PATERSON, N.J. (AP) - New Jersey’s attorney general will be keeping an eye on voting next week in elections in two of the state’s largest cities.
The office will have deputy attorney generals in Newark and Paterson to act as roaming monitors, according to Attorney General Spokesman Lee Moore.
Additional attorneys will be on hand to deal with emergent, voting-related legal issues and there will also be state troopers assigned to both cities, Moore said Friday. He declined to say how many attorney general staffers would be deployed in total or the specifics of what they will be doing.
Election monitors are typically used when the attorney general “makes a determination that they are needed to safeguard the office’s longstanding commitment to the right to vote,” Moore said.
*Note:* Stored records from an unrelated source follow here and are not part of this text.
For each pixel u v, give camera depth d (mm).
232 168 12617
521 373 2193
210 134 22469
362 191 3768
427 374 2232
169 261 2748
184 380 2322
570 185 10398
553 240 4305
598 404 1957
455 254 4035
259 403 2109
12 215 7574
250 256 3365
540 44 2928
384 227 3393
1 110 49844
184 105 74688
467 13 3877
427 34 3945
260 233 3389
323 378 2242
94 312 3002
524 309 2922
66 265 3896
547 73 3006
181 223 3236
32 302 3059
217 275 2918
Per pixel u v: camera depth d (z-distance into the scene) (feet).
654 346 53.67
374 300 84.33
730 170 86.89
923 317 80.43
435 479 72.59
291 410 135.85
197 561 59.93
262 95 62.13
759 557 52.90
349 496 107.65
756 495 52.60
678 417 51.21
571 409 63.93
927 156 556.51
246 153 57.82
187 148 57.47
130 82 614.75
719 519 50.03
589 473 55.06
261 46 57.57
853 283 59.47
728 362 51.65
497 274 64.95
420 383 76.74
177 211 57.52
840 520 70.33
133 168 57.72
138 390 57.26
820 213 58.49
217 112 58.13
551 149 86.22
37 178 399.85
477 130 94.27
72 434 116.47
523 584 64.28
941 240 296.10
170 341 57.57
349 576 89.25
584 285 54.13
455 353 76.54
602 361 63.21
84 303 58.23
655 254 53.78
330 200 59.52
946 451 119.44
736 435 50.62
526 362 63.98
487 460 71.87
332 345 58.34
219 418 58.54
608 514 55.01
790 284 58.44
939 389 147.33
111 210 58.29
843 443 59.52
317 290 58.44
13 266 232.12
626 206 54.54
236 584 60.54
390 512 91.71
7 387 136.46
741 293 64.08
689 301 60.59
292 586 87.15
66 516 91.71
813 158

In Paterson, the majority of the eight candidates running for mayor and most of those running for city council signed a letter requesting the state’s oversight. They cited concerns over partiality after the chairman of the Passaic County Board of Elections endorsed a mayoral candidate, a move he defended as legal.
Monitors will also oversee Newark’s mayoral race, a contentious battle between City Councilman Ras Baraka and former Assistant Attorney General Shavar Jeffries, to fill the seat vacated by now-Sen. Cory Booker.
Both cities are holding elections on Tuesday, May 13.